The children were different. They had committed no crime, she was punishing her father when she executed them.

It was one lazy, burning hot summer’s afternoon when Baldwin told Jeanne the whole story. She had heard some parts of it when the matter was written up by the Coroner after the inquests into Felicia’s and Ansel’s deaths, but she had not appreciated the depth of Baldwin’s own revulsion.

‘What I don’t understand is how the miller managed to keep his sexual wrongdoings secret from all the other folk.’

‘He didn’t entirely,’ Baldwin said. ‘Some knew, and others told friends, but when a man like Swetricus, who loves and trusts his daughters, is told that nothing has happened, he naturally believes them.’

‘Why should his girl have concealed the rape?’

‘Why should any? From shame, or perhaps from terror. Who can tell what threats or promises Samson used?’

‘He must have been a truly wicked person!’

‘Yes. His daughter, too.’ Baldwin sighed. ‘I blame myself, you know, Jeanne. If I had searched the grave more carefully, if I had noticed what Simon did, I might have made the right connection, found Ansel’s body – perhaps saved Emma’s life.’

‘Do you regret the death of Felicia?’

‘Her? My Heaven, no! She was deep into madness and had to be killed. I only regret that her death was brought about by a young girl… but then again, maybe not. Joan wanted her own revenge for the crime committed against her friend, and the fact that she could execute the killer may have given her some peace of mind, rather than merely hearing Felicia was dead, or even witnessing the hanging. How can I tell?’

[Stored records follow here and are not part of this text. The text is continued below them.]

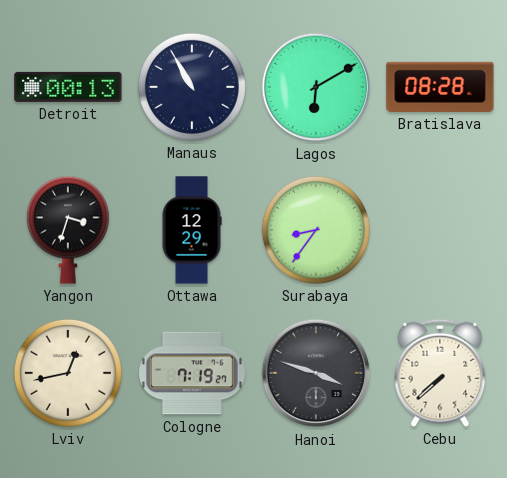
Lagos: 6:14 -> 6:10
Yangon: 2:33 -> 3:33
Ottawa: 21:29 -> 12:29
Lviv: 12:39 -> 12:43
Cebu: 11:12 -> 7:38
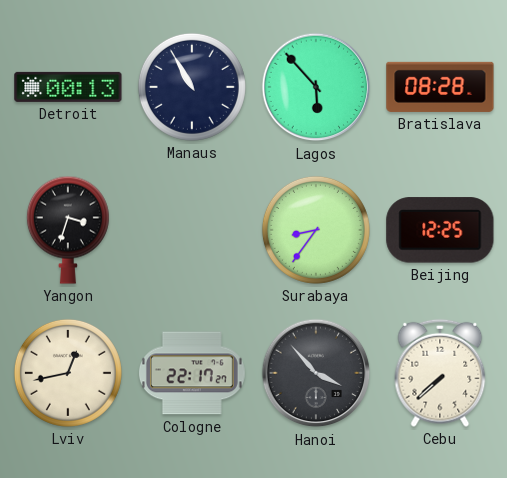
Lagos: 6:10 -> 5:53
Ottawa: 12:29 -> none
Beijing: none -> 12:25
Cologne: 7:19 -> 22:17
Hanoi: 3:48 -> 3:53
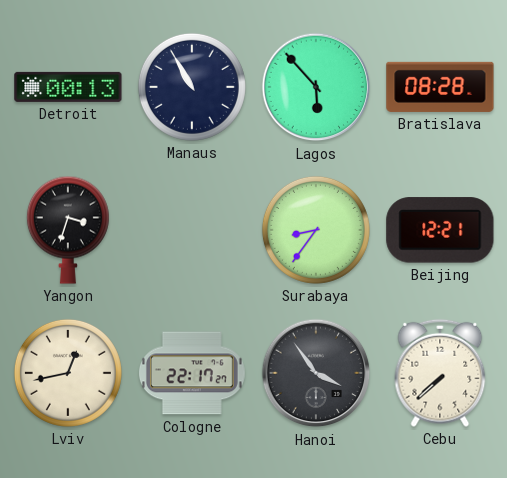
Beijing: 12:25 -> 12:21
Hanoi: 3:53 -> 3:54
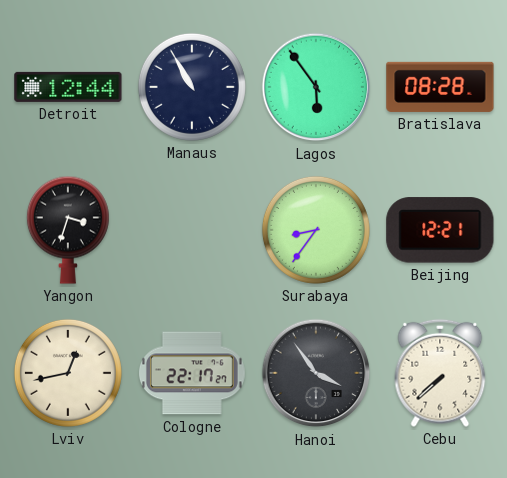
Detroit: 00:13 -> 12:44
Lagos: 5:53 -> 5:54
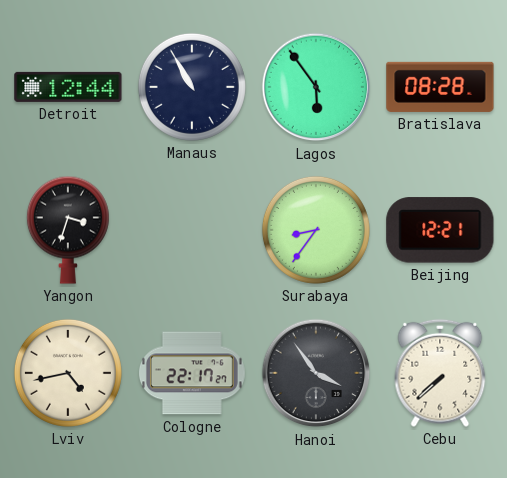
Lviv: 12:43 -> 4:43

Jeanne sat at his side and put her arm about his shoulder. After a moment he put his own about her waist, and they sat staring at the view, listening to the laughter of his peasants in the fields.

‘There is something else, isn’t there?’ she asked after a short while.

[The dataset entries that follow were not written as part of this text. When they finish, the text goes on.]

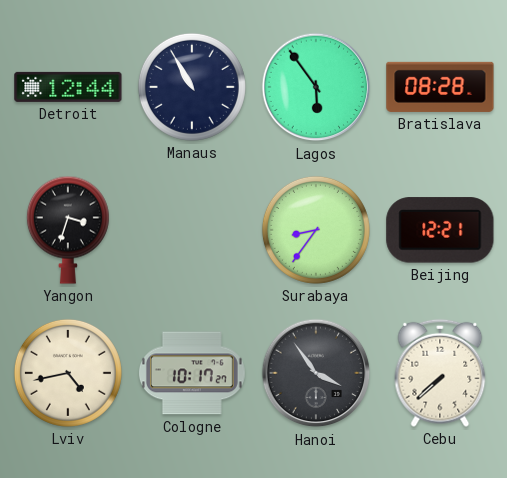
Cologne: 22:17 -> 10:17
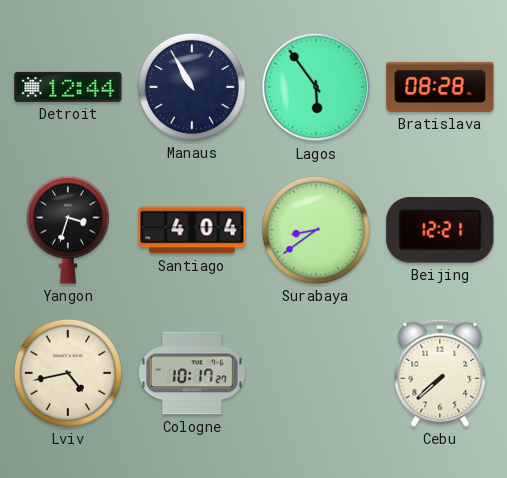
Santiago: none -> 4:04
Surabaya: 8:36 -> 8:39
Hanoi: 3:54 -> none
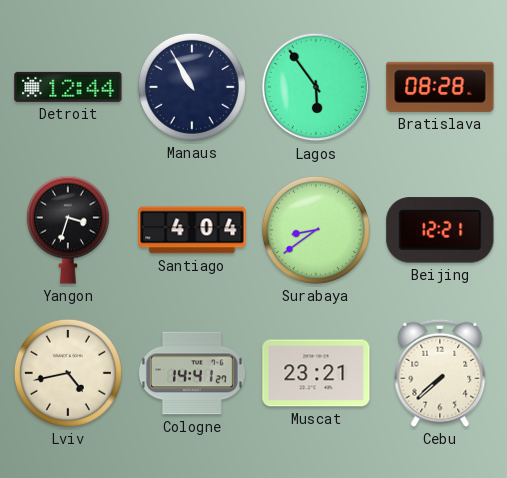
Cologne: 10:17 -> 14:41
Muscat: none -> 23:21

‘You know me too well, Wife. Yes. I have received a message from Simon.’

‘Oh?’

‘In it he says he agrees with you that the moors are too dangerous to treat without care. He says that superstition is a useful precaution.’

Jeanne smiled. ‘I am glad you have a nagging friend as well as a wife.’

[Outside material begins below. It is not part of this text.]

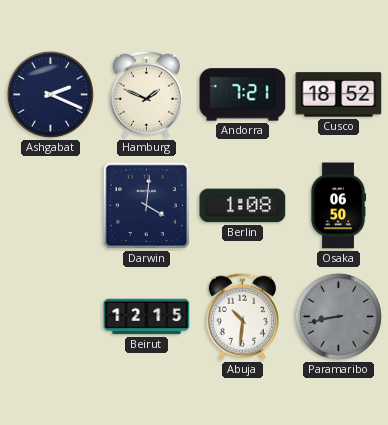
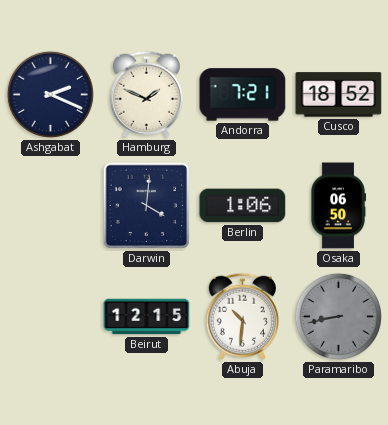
Berlin: 1:08 -> 1:06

Richalda gave a great cry from the solar and Jeanne hurried indoors to see to her daughter. When she was gone, Baldwin took out the sheet of paper once more.

According to Coroner Roger, the curse appears to have been laid at last, he read. Drogo and Alexander have escaped the court. They were both riding on the moors last month, illegally, after a fox which had attacked some piglets, when a mist came down and they fell into a bog. Serlo was at his warren and heard their screams. He tried to get to them, but the mist was too thick. He shouted, and they responded, but he could not reach them and had to listen while they drowned. He was very upset – but perhaps this means that Athelhard’s curse has now been fulfilled. Certainly the people of the vill hope so.

‘Superstition!’ Baldwin muttered, gazing at the dark, grim line on the horizon that showed where Dartmoor began. The only evil in Sticklepath came from one family. A father who was perverted, with his lusts for young flesh, a wife who was simple, and a daughter who was insane.

He read on: Gunilda has adopted Meg, and both appear content in each other’s company. Not that many of the vill were happy to learn that Meg had moved into the mill. Some still look upon her with dread, but she and Gunilda seem to have found comfort and Serlo looks in on them regularly, chopping their wood and helping tend to their animals.

The letter ran on, but Baldwin put it away, musing on the violence and cruelty that lay at the heart of the murders: the brutality of Samson not only to Felicia’s victims, but to his daughter as well.

Hearing another cry from the house, he murmured, ‘Keep happy, Richalda. I shall never do anything to cause you such grief. That I swear.’

And then Sir Baldwin Furnshill stood and stretched. The accursed bruises along his flank were healed now, and as he inhaled a deep breath of the shimmering summer air, he decided to take his horse out.

The evil was gone. Life was for the living.